TIKTAK.ID – Badan Reserse Kriminal (Bareskrim) diketahui telah selesai berkoordinasi dengan Otoritas Pusat dan Hubungan Internasional (OBHI) dan Ditjen AHU Kemenkumham mengenai upaya penanganan tersangka kasus penistaan agama, Jozeph Paul Zhang.
Kepala Bagian Penerangan Umum (Kabagpenum) Polri, Kombes Ahmad Ramadhan mengatakan salah satu keputusan koordinasi tersebut yakni mengajukan permohonan ekstradisi untuk menangkap tersangka.
“Hasil rapatnya adalah, yang pertama mengirim permohonan ekstradisi atas nama JPZ,” ujar Ramadhan kepada wartawan di Mabes Polri, Jakarta, Jumat (30/4/21), seperti dilansir CNNIndonesia.com.
Menurut Ramadhan, koordinasi tersebut juga dilakukan untuk melacak keberadaan penista agama yang mengaku Nabi ke-26 tersebut.
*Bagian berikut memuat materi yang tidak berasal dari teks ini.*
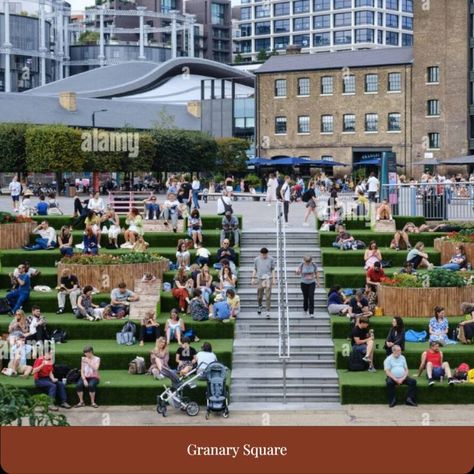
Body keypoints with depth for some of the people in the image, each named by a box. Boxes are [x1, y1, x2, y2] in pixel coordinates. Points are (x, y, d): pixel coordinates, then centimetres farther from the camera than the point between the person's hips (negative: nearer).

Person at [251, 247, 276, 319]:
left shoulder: (271, 259, 2)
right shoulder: (256, 259, 6)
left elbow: (273, 270, 6)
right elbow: (254, 269, 13)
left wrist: (274, 278, 0)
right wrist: (253, 278, 8)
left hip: (268, 279, -2)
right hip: (260, 279, 2)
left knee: (268, 296, -7)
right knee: (259, 296, 8)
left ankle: (268, 312, -4)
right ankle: (259, 306, 39)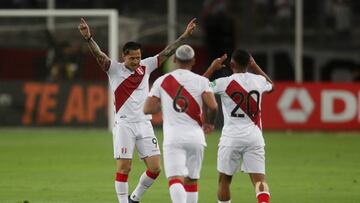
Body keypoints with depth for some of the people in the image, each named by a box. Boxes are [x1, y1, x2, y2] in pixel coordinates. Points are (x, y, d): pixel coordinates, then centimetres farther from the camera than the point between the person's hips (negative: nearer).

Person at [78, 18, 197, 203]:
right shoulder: (114, 69, -2)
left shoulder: (145, 67, 9)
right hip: (124, 124, -4)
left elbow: (166, 53, 12)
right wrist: (88, 38, -35)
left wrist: (185, 36, 7)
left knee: (155, 168, 0)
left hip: (144, 124, 4)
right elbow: (98, 54, -17)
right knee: (124, 168, -8)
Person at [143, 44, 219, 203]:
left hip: (173, 138, -2)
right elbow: (213, 106, -9)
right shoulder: (201, 81, 3)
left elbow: (147, 109, 1)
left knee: (175, 180, -12)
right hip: (195, 136, 2)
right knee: (191, 181, 17)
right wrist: (210, 123, 11)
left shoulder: (162, 81, 4)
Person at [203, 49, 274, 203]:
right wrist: (255, 67, 35)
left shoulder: (224, 83, -8)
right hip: (254, 137, 2)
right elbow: (271, 86, 29)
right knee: (259, 178, -4)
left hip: (231, 138, -2)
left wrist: (212, 68, 9)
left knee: (224, 179, 13)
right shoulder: (259, 80, 5)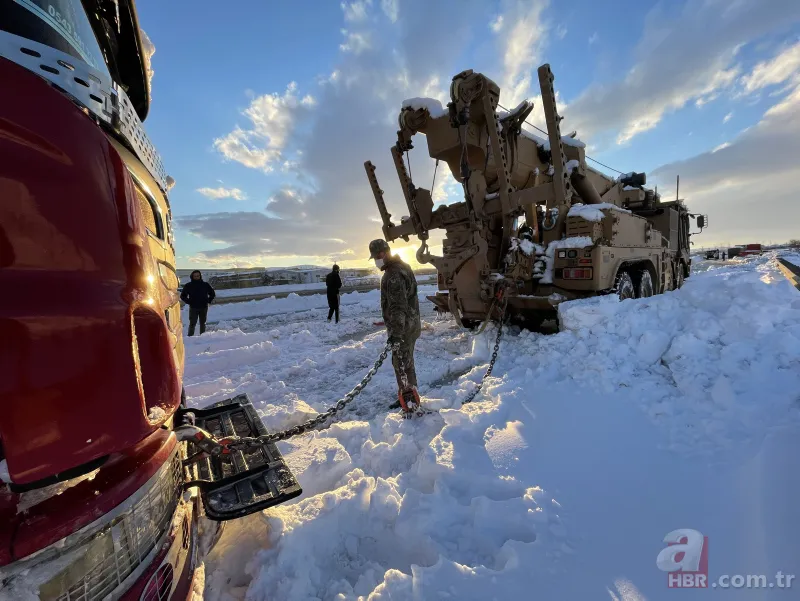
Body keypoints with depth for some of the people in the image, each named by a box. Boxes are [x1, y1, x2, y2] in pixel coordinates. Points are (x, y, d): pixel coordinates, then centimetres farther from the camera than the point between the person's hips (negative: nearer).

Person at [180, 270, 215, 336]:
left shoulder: (205, 285, 4)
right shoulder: (188, 285, 1)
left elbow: (213, 293, 15)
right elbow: (182, 296, 10)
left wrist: (209, 301, 3)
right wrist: (188, 301, -3)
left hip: (204, 308, 2)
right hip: (193, 308, -2)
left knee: (203, 323, 10)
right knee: (192, 323, -5)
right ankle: (190, 336, -1)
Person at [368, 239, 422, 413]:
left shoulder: (394, 274, -21)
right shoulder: (401, 267, 12)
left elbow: (398, 307, -29)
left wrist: (396, 333, -32)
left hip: (403, 328, -10)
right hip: (410, 324, 10)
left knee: (402, 365, -4)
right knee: (406, 363, 20)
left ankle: (410, 404, 3)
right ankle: (408, 397, 34)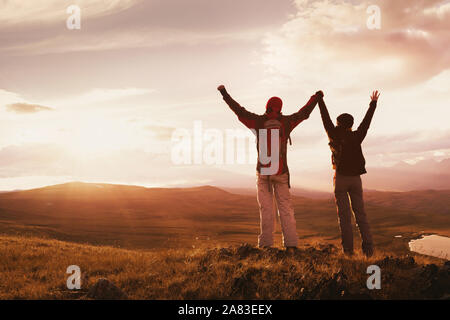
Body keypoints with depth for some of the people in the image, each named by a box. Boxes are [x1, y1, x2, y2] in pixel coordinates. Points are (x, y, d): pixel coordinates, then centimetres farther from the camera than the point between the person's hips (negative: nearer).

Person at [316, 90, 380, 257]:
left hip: (341, 178, -2)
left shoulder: (334, 136, 0)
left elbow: (326, 118, 8)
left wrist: (320, 99, 18)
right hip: (356, 178, 2)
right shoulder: (356, 137, 5)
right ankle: (368, 248, -4)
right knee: (360, 214, 5)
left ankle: (348, 249, -5)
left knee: (344, 215, -1)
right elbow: (366, 121, 17)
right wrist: (373, 103, 29)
Ia menjelaskan, upaya tersebut dilakukan dengan cara mengomunikasikan pencarian Jozeph kepada pemegang otoritas di beberapa negara Eropa seperti Jerman dan Belanda.
“Selain itu, melengkapi administrasi permohonan ekstradisi atas nama JPZ,” terang Ramadhan.
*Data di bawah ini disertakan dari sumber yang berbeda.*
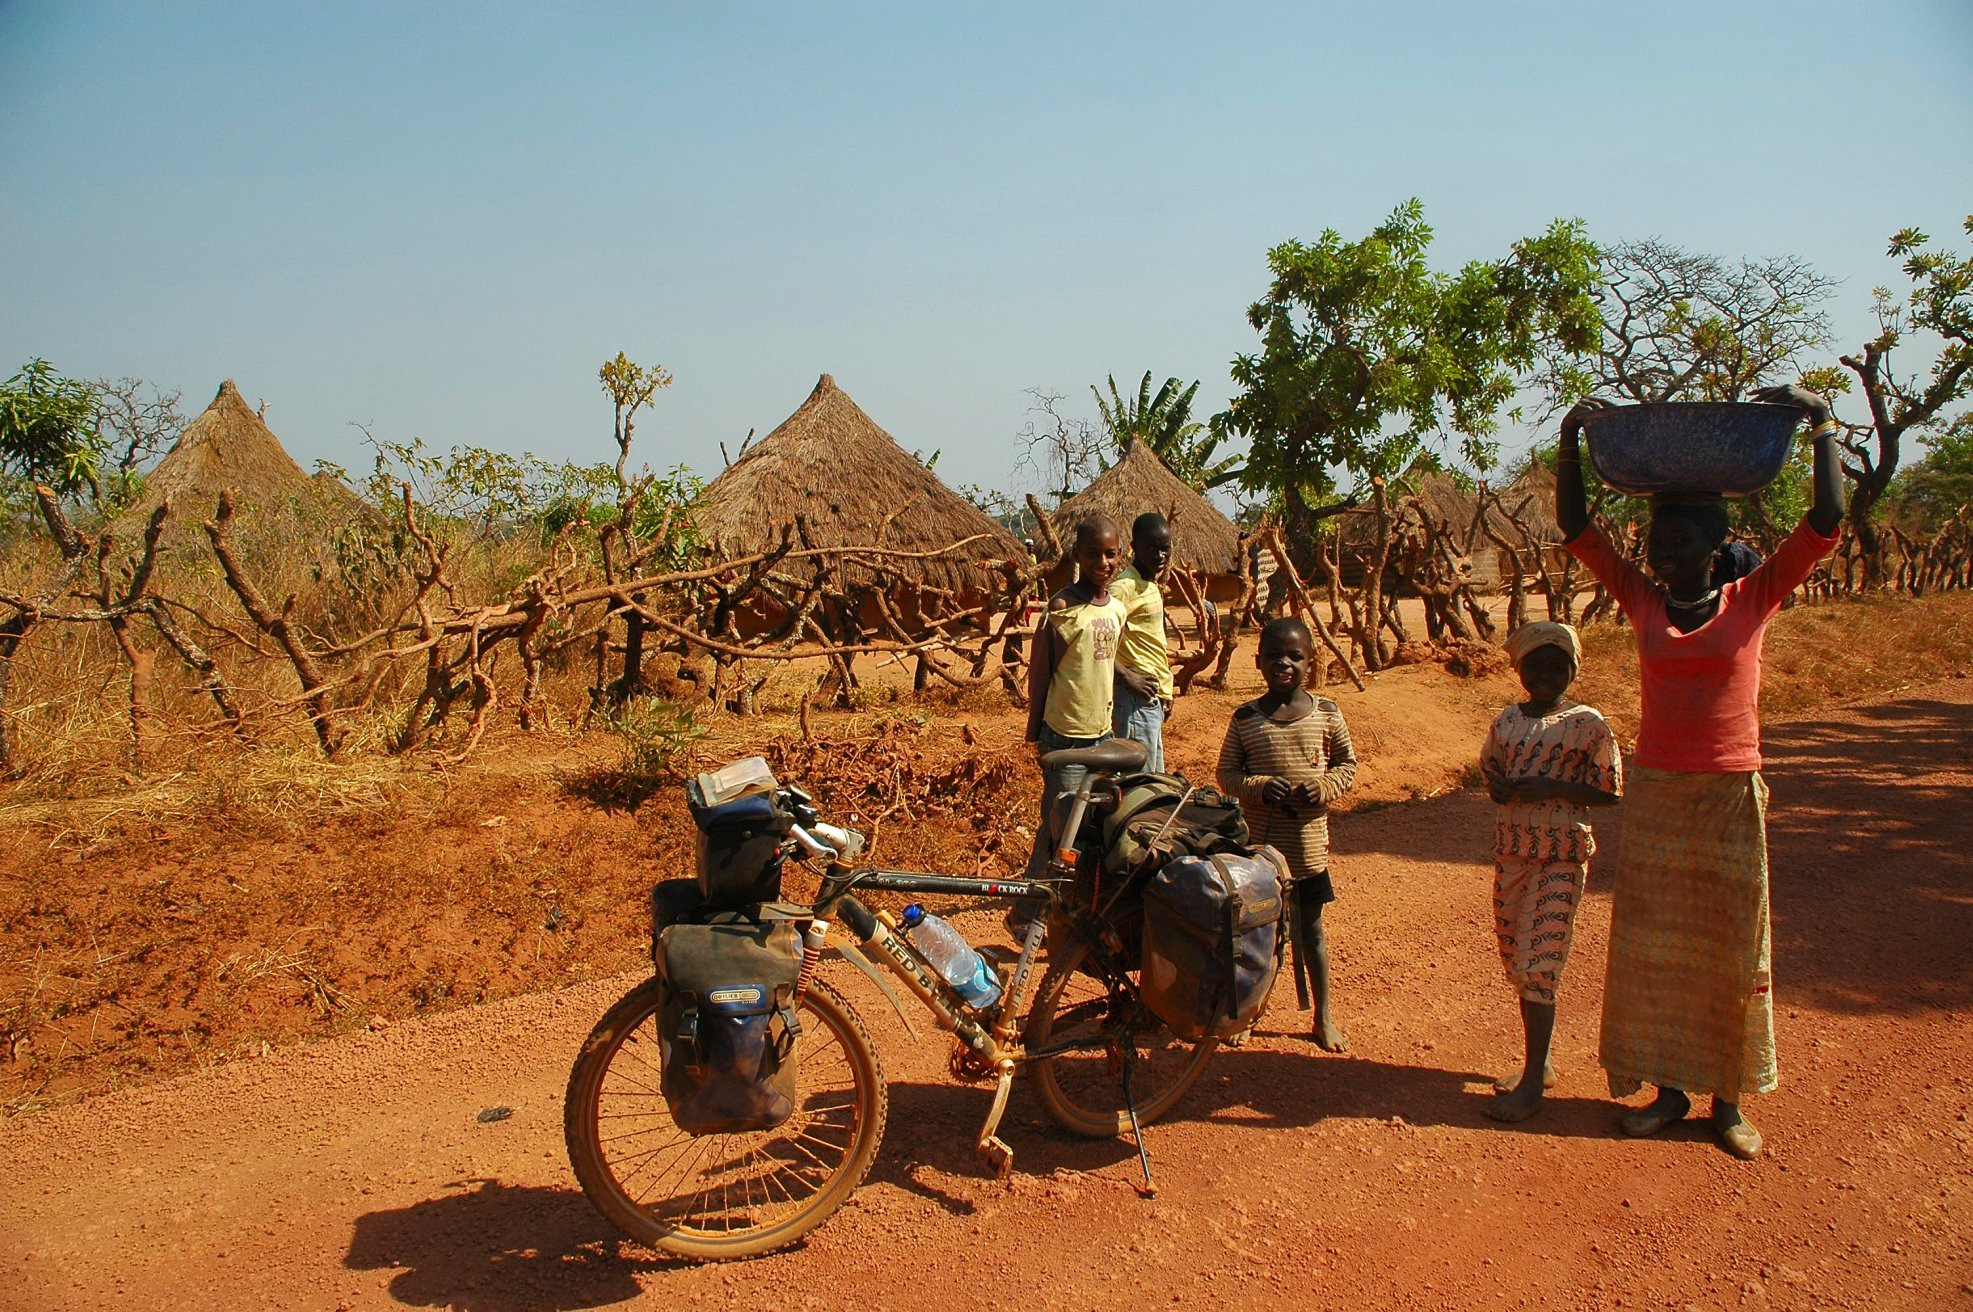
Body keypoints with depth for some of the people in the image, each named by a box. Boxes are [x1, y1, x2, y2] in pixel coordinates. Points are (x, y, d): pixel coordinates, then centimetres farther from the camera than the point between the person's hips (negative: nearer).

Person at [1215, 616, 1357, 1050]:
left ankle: (1323, 1017, 28)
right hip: (1257, 844, 0)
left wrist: (1326, 786, -13)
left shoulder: (1326, 713, -3)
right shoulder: (1246, 718, -6)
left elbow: (1347, 762, 6)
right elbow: (1226, 773, -2)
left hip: (1309, 843, 1)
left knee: (1310, 929, 14)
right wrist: (1259, 787, -20)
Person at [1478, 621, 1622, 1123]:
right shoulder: (1507, 721, 8)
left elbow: (1609, 791, -8)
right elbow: (1490, 772, 15)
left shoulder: (1587, 723, -7)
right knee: (1516, 962, 12)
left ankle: (1532, 1082, 0)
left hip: (1562, 856, -6)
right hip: (1511, 851, 6)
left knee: (1539, 963, -7)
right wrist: (1502, 787, -9)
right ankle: (1538, 1063, 26)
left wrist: (1548, 787, -20)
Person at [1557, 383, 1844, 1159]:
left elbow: (1826, 526, -10)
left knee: (1731, 948, 7)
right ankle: (1669, 1088, 21)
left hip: (1730, 797, -2)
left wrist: (1822, 425, -9)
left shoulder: (1753, 600, -3)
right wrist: (1572, 443, -9)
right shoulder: (1642, 602, 2)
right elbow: (1576, 529, -1)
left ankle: (1728, 1100, 20)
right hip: (1654, 796, 2)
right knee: (1654, 946, 7)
Ramadhan pun berharap melalui ekstradisi tersebut, Jozeph yang sudah berstatus sebagai tersangka ini bisa segera ditangkap dan dideportasi ke Indonesia. Ia menilai hal itu dilakukan guna melakukan upaya penegakan hukum terhadap Joseph.
“Jika yang bersangkutan sudah ditemukan keberadaannya, maka yang bersangkutan bisa diamankan, ditangkap, serta dideportasi ke Indonesia ketika permintaan ekstradisi kami dikabulkan ya itu maksudnya,” ucap Ramadhan.
Seperti telah diberitakan, Jozeph bermasalah hukum usai melakukan diskusi virtual di media sosial dan acapkali mengeluarkan kalimat yang diduga menistakan agama Islam. Dia diketahui beberapa kali mengeluarkan kalimat yang dianggap mengolok-olok agama Islam.
Jozeph sempat mengaku dirinya adalah nabi ke-26 ketika menggelar zoom meeting berdiskusi dengan rekannya terkait “Puasa Lalim Islam”. Kemudian ia mengunggah rekaman zoom meeting tersebut melalui akun YouTube Joseph Paul Zhang pada 15 April 2021 silam.
Lantas Kepolisian dalam perkara ini menjerat Jozeph dengan Pasal 28 ayat (2) Undang-Undang Informasi dan Transaksi Elektronik (UU ITE) tentang larangan menyebarkan informasi yang mengandung unsur kebencian atau permusuhan, dan Pasal 156a KUHP mengenai penistaan agama.
Sebelum ditetapkan sebagai tersangka, polisi juga mengklaim telah meminta keterangan dari berbagai ahli, mulai dari ahli bahasa, sosiologi hukum, hingga ahli pidana.